## BEGIN Text block
VampiresKissHere it is, the most out of control Nicolas Cage performance ever! As for the movie, it’s a seriously odd satire with Cage as an asshole businessman who may or may not be a vampire.

Screenwriter Joseph Minion scored a success in 1986 when his script for AFTER HOURS, written while a student at NYU, was filmed by Martin Scorsese. This led to a brief run of highly eccentric independent films scripted or directed by Minion—including DADDY’S BOYS and MOTORAMA—with VAMPIRE’S KISS being the first of those films to arrive in 1989, distributed (barely) by the late Hemdale Film Corporation and produced by Barry Shils (who also co-produced and directed the Minion scripted MOTORAMA).

Nicolas Cage signed onto this freaky project after hitting it big with MOONSTRUCK, a daring and unexpected choice. He plays Peter, a slimy NYC literary agent who cheats on his girlfriend and harasses his immigrant secretary. One night Peter finds a vampire bat flapping around his apartment, and the following evening picks up an alluring vampire babe in a bar. Peter takes her back to his apartment and she bites him on the neck.

From there Peter starts doing weird things like gobbling cockroaches and chatting with people who aren’t actually present. He also steps up his harassment of his secretary, and, in a fit of total insanity, rapes her in the basement of their workplace.

Peter decides he’s a vampire. He buys a pair of plastic vampire teeth from a novelty shop and acts out the part, going out at night and sleeping during the day in a makeshift coffin (actually his living room couch tipped over). But when Peter actually kills a woman by chomping her neck, the police are alerted to his activities—and nor is his secretary’s tough mechanic brother especially happy about his sister being raped by Peter…

What makes this humorous yet gross and oddly discomforting film interesting is the fact that it never quite reveals its hand as to whether it’s an eccentric horror movie or corporate satire. In truth it’s both, not unlike AMERICAN PSYCHO without the pretension.
## END Text block
## BEGIN Available records
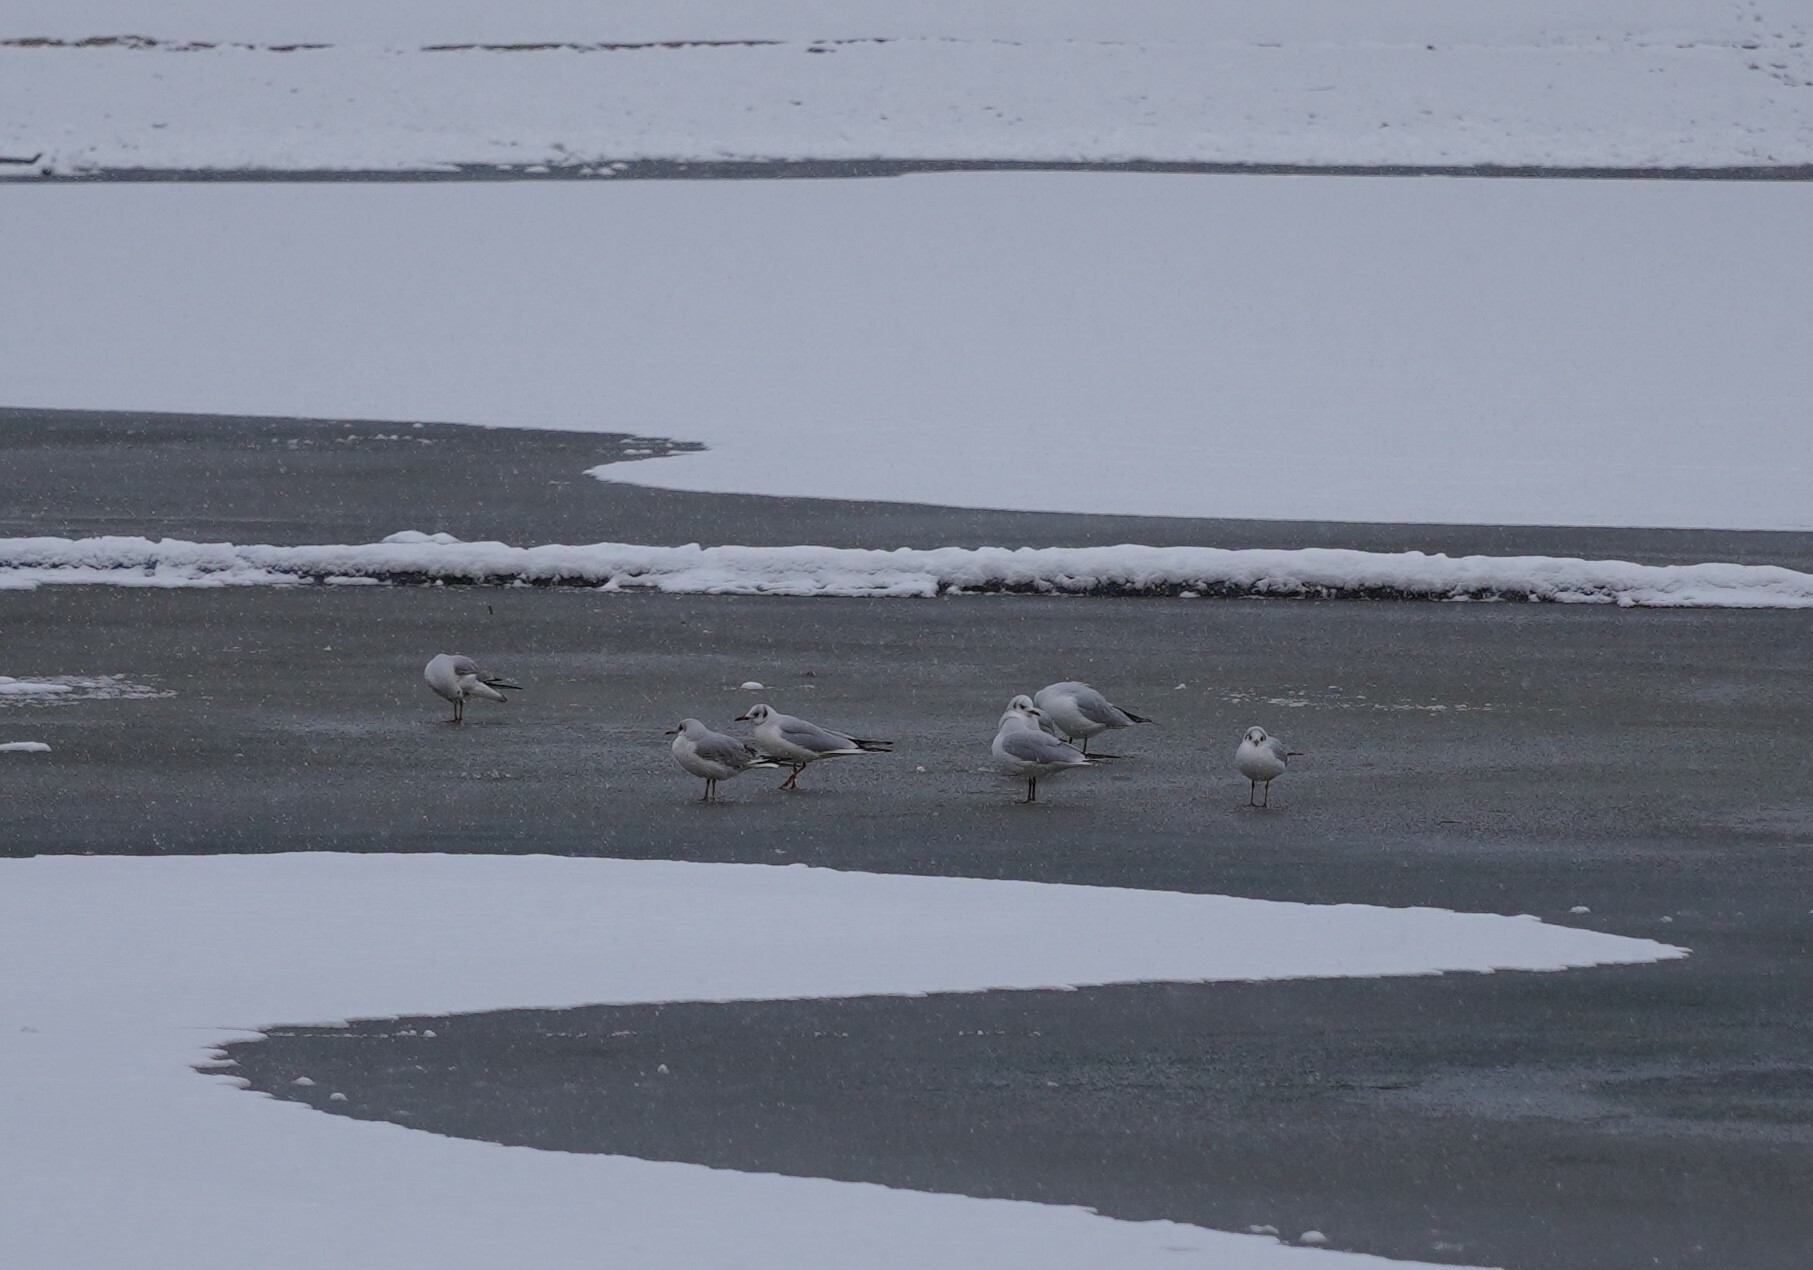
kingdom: Animalia
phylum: Chordata
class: Aves
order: Charadriiformes
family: Laridae
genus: Chroicocephalus
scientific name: Chroicocephalus ridibundus
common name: Black-headed gull
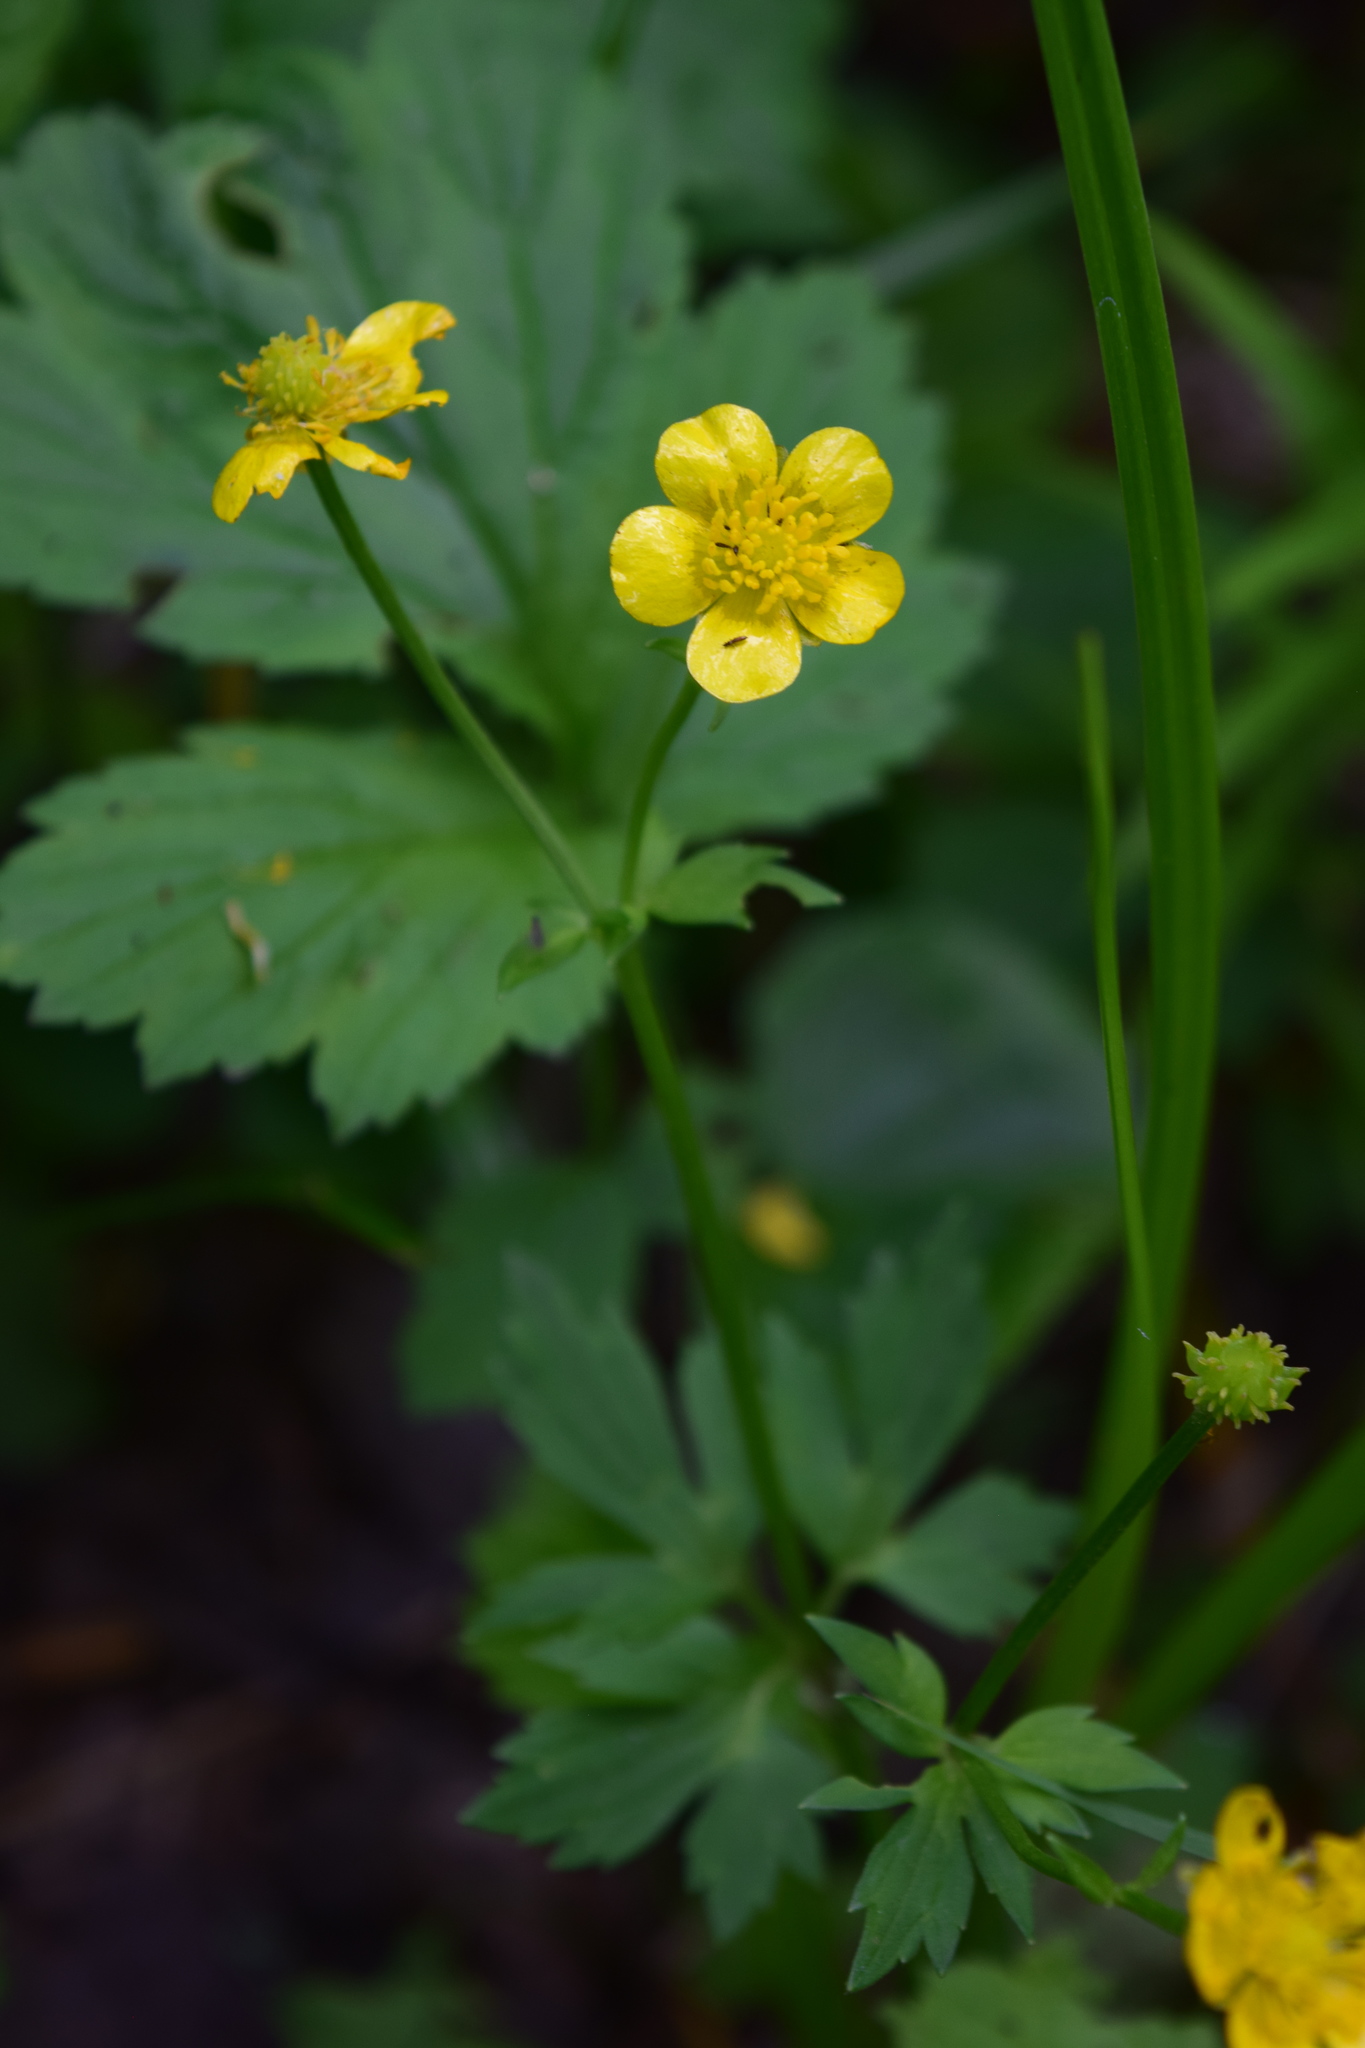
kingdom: Plantae
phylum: Tracheophyta
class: Magnoliopsida
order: Ranunculales
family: Ranunculaceae
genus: Ranunculus
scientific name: Ranunculus repens
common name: Creeping buttercup
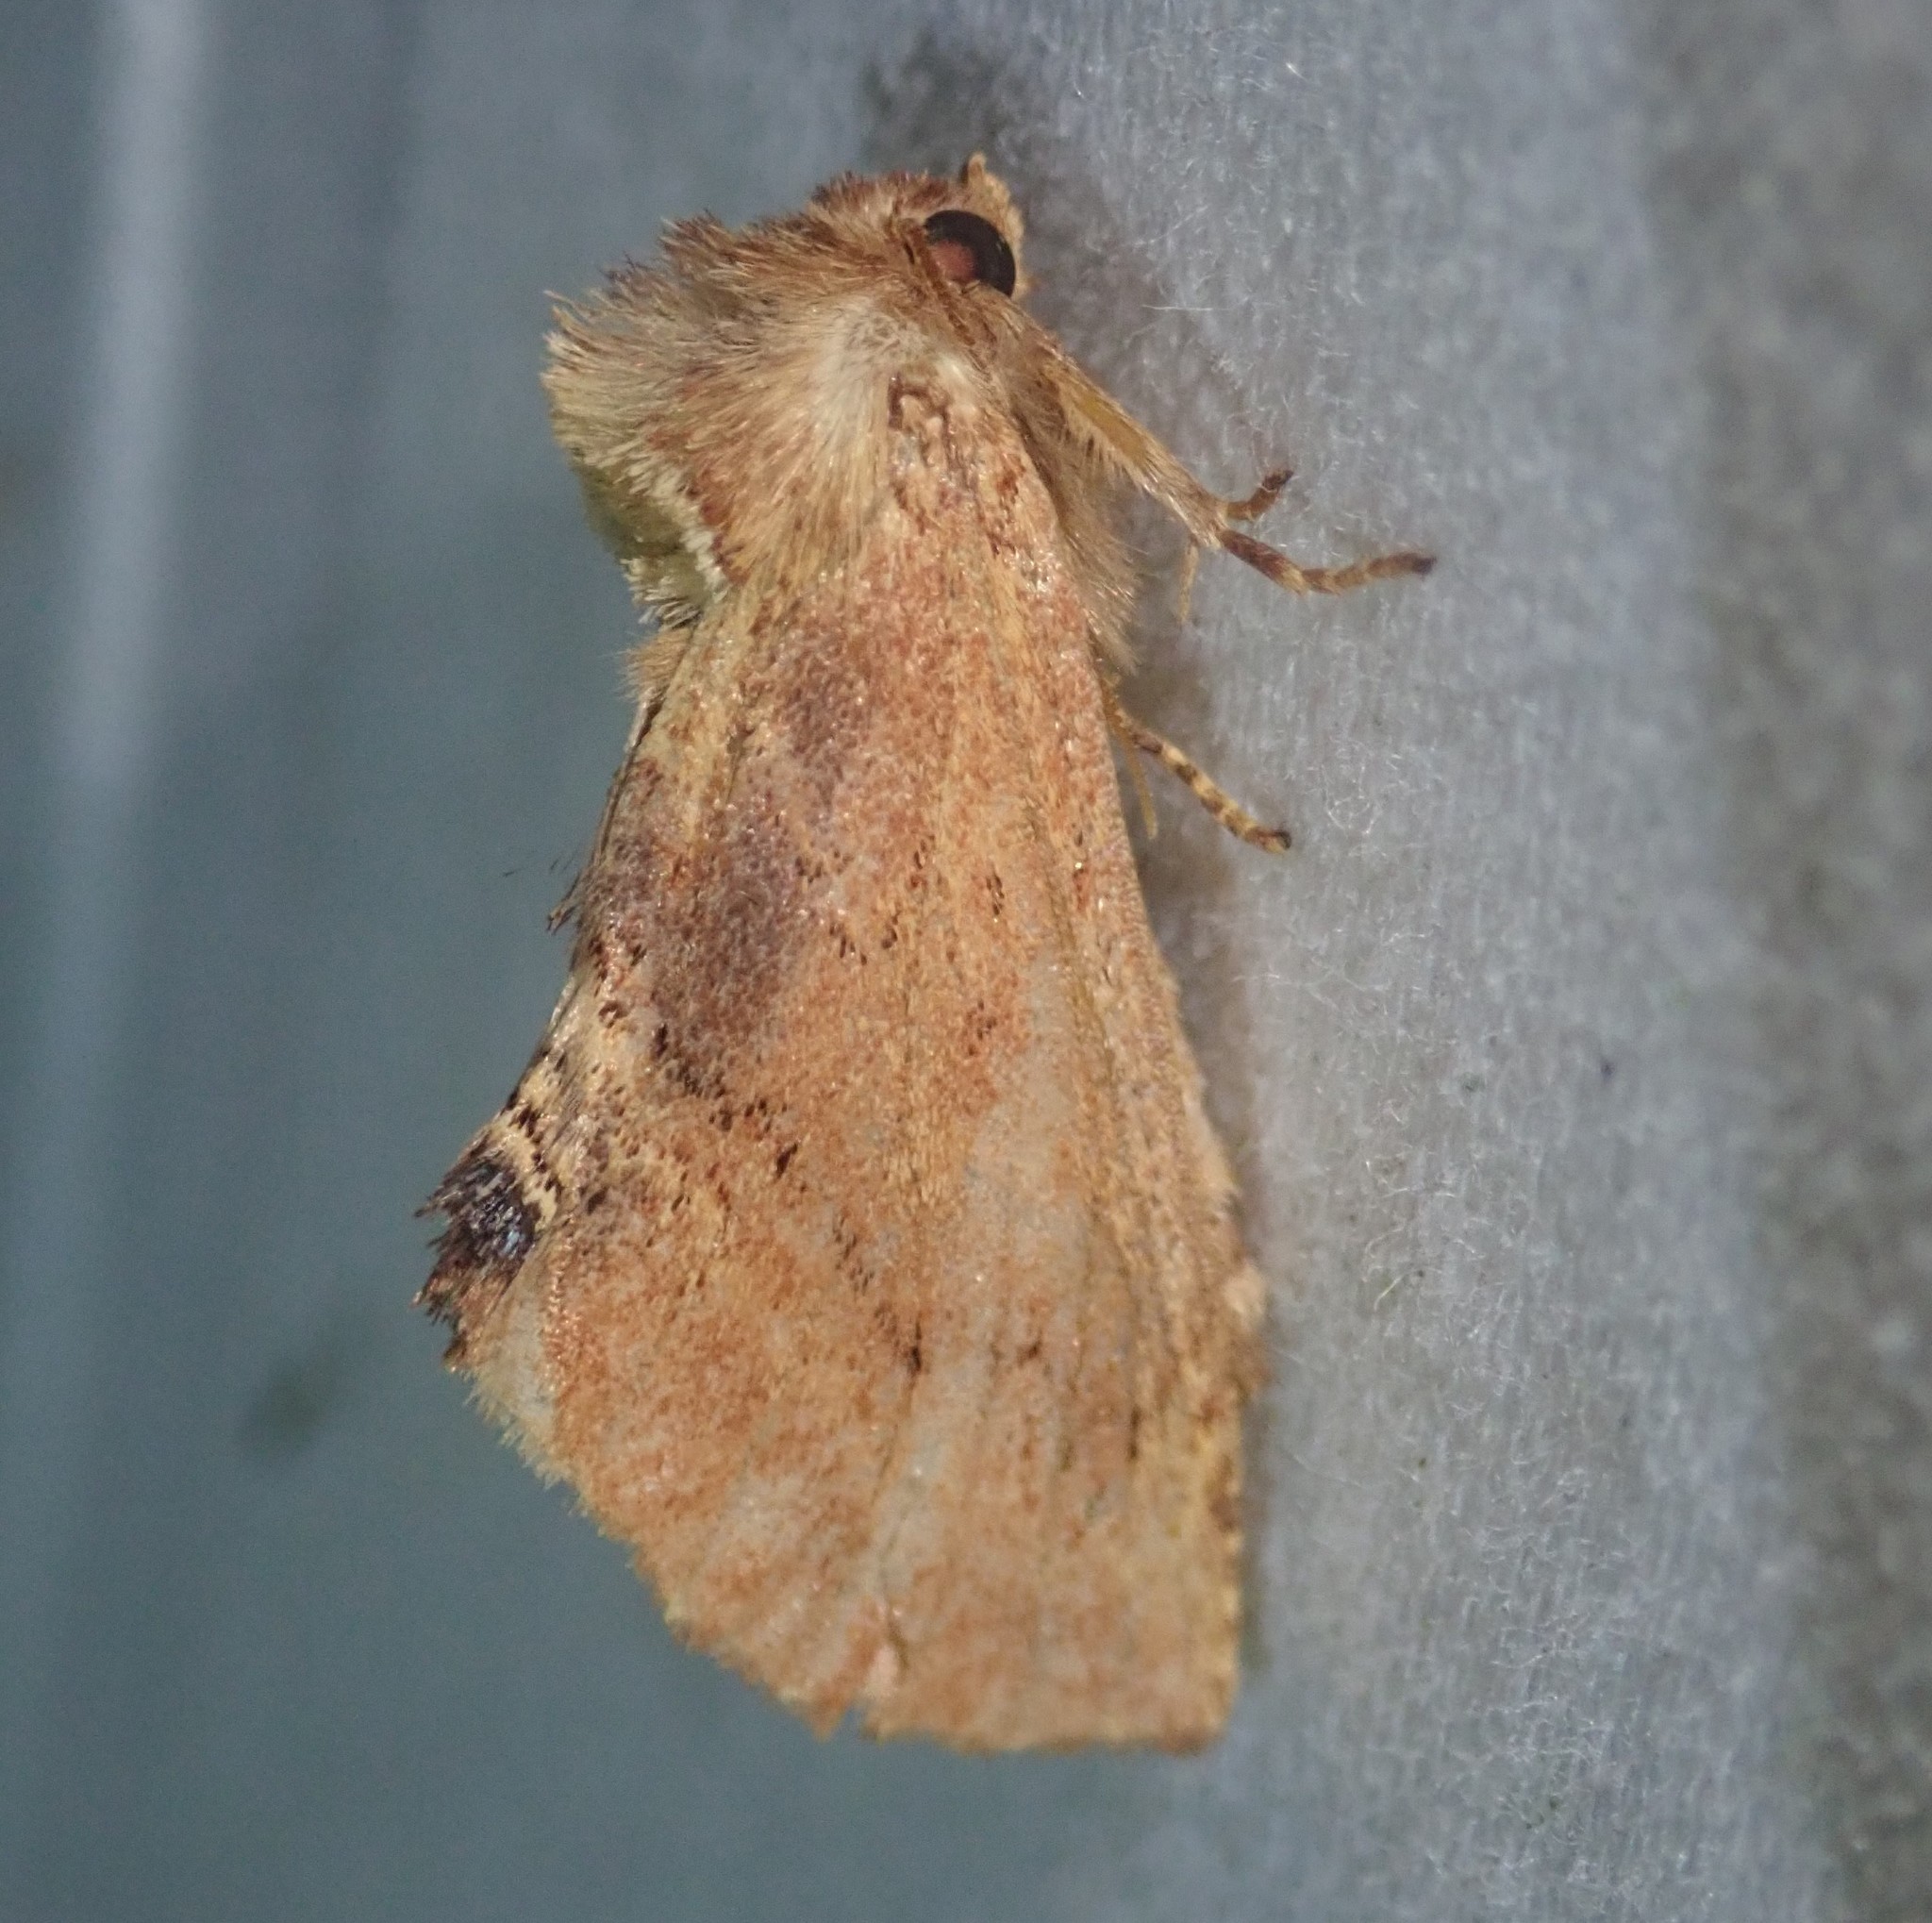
## END Available records
_What is asked:_
1: Copy the part of the Vampire's Kiss review from "Screenwriter Joseph Minion" up to and including "Minion scripted MOTORAMA).".
2: Write out the lines of the listing from the line with "genus: Chroicocephalus" up to and including the end of the listing, without any picture lines.

_Responses for each task:_
1:
Screenwriter Joseph Minion scored a success in 1986 when his script for AFTER HOURS, written while a student at NYU, was filmed by Martin Scorsese. This led to a brief run of highly eccentric independent films scripted or directed by Minion—including DADDY’S BOYS and MOTORAMA—with VAMPIRE’S KISS being the first of those films to arrive in 1989, distributed (barely) by the late Hemdale Film Corporation and produced by Barry Shils (who also co-produced and directed the Minion scripted MOTORAMA).

2:
genus: Chroicocephalus
scientific name: Chroicocephalus ridibundus
common name: Black-headed gull
kingdom: Plantae
phylum: Tracheophyta
class: Magnoliopsida
order: Ranunculales
family: Ranunculaceae
genus: Ranunculus
scientific name: Ranunculus repens
common name: Creeping buttercup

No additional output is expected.